Dante is now just over a week old, and we are learning a lot about each other. I’m learning how to care for a completely helpless little mini-me/Anthony on the fly (with tremendous help from Google and texting my friend Vanessa). He’s learning that he has a lot to teach completely helpless little adults about priorities and what really matters. I’m learning that he has quite the little temper and propensity to turn into a vampire once the sun goes down. He’s learning that mommy is rich on time, patience, and milk.
It’s been a good few days since my mom went home and I’ve been here with the baby during the day without the luxury of saying (in a whiny child voice) “Mommmmm can you make me a sandwich??” “Mommmm can you change the laundry over?”. So I’ve had a lot to learn about doing things on my own.
Luckily I was blessed with an easy delivery, and virtually NO recovery time at all (read also: no stitches), so I’ve been up and at’em and ready to tackle the world (mwahahaha). The only thing is, well, I don’t know HOW to tackle the world…not with a newborn attached to me in various states of feeding and sleeping.
Yesterday I had to fend for myself with a newborn who was particularly fussy throughout the entire day. And by fussy, I mean hellish. The only time he was happy was when we went on a car ride to the radio station on his first big adventure. But every other time, while at home? “Oh no mommy, you just plop your butt right on that couch and HOLLLD MEEE and FEEEED MEEEEEE… and don’t even THINK about getting up to do anything else.” And the bouncer? HA! Not even an option.
So there I sat practically all day on the sectional, with an array of half filled water bottles on the table, remote within arm’s reach, phone on charger, laptop in vicinity, pillows, and snacks (or wrappers from where there were once snacks).
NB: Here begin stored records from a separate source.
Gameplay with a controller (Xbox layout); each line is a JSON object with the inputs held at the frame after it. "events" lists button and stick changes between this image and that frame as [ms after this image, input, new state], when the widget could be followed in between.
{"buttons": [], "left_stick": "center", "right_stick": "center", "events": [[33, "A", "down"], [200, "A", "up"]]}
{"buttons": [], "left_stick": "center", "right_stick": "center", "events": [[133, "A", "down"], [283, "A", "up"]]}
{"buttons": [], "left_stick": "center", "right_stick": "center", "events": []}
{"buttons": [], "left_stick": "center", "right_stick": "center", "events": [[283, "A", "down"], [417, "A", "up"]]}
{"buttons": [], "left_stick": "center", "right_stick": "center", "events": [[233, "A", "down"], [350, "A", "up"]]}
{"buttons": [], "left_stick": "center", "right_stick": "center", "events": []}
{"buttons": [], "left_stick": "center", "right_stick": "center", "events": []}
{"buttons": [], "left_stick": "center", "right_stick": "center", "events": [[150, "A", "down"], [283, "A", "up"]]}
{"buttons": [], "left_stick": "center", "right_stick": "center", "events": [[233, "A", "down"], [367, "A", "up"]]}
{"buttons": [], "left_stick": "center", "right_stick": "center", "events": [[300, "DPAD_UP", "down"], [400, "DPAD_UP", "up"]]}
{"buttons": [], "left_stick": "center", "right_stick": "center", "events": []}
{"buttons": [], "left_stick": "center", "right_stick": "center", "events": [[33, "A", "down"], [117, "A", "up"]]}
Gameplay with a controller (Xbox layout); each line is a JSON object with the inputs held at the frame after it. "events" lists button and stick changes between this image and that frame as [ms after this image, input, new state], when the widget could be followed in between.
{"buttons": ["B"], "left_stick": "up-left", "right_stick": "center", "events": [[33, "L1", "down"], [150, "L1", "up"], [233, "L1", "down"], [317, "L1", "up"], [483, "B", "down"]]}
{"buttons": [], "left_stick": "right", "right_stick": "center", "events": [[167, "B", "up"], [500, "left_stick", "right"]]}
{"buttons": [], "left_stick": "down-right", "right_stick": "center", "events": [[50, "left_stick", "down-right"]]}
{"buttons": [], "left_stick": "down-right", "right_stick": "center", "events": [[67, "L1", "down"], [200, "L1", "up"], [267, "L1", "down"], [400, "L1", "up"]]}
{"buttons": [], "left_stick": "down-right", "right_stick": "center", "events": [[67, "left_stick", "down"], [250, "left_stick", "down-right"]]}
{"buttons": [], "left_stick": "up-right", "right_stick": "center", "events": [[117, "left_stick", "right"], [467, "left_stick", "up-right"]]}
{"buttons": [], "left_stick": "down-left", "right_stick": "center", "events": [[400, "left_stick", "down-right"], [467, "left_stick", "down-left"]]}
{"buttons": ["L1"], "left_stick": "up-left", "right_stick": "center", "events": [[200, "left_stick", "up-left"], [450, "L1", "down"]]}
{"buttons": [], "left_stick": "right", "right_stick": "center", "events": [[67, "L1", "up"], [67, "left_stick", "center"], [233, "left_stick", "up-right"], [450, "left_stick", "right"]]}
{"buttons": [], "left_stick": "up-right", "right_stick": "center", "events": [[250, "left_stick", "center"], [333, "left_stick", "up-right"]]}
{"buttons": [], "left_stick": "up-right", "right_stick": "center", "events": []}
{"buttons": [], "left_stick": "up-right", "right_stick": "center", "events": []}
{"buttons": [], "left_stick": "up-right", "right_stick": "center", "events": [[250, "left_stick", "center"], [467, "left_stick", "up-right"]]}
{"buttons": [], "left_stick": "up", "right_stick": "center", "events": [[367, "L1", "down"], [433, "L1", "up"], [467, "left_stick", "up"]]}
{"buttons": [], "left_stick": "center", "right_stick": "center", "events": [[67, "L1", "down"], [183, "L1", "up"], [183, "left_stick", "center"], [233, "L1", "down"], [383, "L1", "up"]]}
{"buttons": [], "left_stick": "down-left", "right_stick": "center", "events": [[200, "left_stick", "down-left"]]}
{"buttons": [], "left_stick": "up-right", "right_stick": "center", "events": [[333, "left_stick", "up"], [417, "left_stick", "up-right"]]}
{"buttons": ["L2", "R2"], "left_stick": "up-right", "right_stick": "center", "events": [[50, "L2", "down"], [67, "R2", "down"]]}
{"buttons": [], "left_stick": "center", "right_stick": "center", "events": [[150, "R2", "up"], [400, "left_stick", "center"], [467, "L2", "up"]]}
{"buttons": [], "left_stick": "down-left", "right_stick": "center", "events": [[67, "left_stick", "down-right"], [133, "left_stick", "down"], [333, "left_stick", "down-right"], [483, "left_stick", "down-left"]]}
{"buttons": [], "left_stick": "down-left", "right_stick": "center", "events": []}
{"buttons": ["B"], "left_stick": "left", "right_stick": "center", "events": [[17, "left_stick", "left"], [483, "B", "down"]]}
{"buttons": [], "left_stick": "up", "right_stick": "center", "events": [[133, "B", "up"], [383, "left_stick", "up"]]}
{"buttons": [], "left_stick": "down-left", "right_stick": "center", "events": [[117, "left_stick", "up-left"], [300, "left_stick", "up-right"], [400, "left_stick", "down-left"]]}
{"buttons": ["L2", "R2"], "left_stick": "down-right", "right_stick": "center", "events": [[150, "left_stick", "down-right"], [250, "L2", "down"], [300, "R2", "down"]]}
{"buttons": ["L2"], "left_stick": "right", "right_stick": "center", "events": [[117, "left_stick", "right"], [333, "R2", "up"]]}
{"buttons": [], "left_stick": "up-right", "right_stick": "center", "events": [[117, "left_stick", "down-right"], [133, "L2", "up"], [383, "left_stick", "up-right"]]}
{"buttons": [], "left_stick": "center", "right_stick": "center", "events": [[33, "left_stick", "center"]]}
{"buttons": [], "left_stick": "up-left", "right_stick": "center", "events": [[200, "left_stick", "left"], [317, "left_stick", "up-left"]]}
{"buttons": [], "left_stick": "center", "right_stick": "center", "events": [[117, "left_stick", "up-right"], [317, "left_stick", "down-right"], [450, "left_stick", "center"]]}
Forced to endure the sight of dead flowers wilting over, petals falling all over the floor… here and there a cat-hair dust-bunny collecting in the corners of the room… crumbs and crumbs and more crumbs to be swept up from under the coffee table – it was enough to send my OCD over the edge. More, I couldn’t shower, I couldn’t find time to wash my face or brush my teeth (ew, I know), hell I couldn’t even get up and get myself more snacks without the Master of the Household thus protesting, or taking him with me to protest along the way.
But in being a prisoner to a demanding newborn, I learned a lot about what I could do…
–I became proficient in picking things up with my toes (pens, spiral notebook, phone, nursing pads, blankets, basically anything that fell on the floor I could pick up with monkey-like reflexes)
–I became an artist of one-handed feats of agility (coffee making, dish rinsing, make-up application, cat feeding). The only thing lacking in this area is one-handed typing… thank goodness for talk-to-text on my cell phone.
–I became a master of the creative uses for the chin in balancing a baby …whilst picking up a pen with my toes, and using my free hand to yet do something else marginally important.
Behold, I am a walking talking Cirque du Bébé.
And when pushed to the edge of my own tears with an inconsolable crying (wailing) (screeching) (bloody-murder-screaming) infant… I learned that even though the bouncer isn’t necessarily an appealing option for him in times like these, sometimes just leaving the miracle-chair to work its magic while he screams it out, and I walk away to take 5 deep breaths in the bathroom, can make all the difference in BOTH of our attitudes in the long run.
Upon returning and looking into his beautiful (devilish) face, he calmly gave me the look of “Mom, I’m gonna want to nurse ALL night. For hours. Do you think you can handle this?” And I looked him in the eye and said, “Alright, let’s do this.”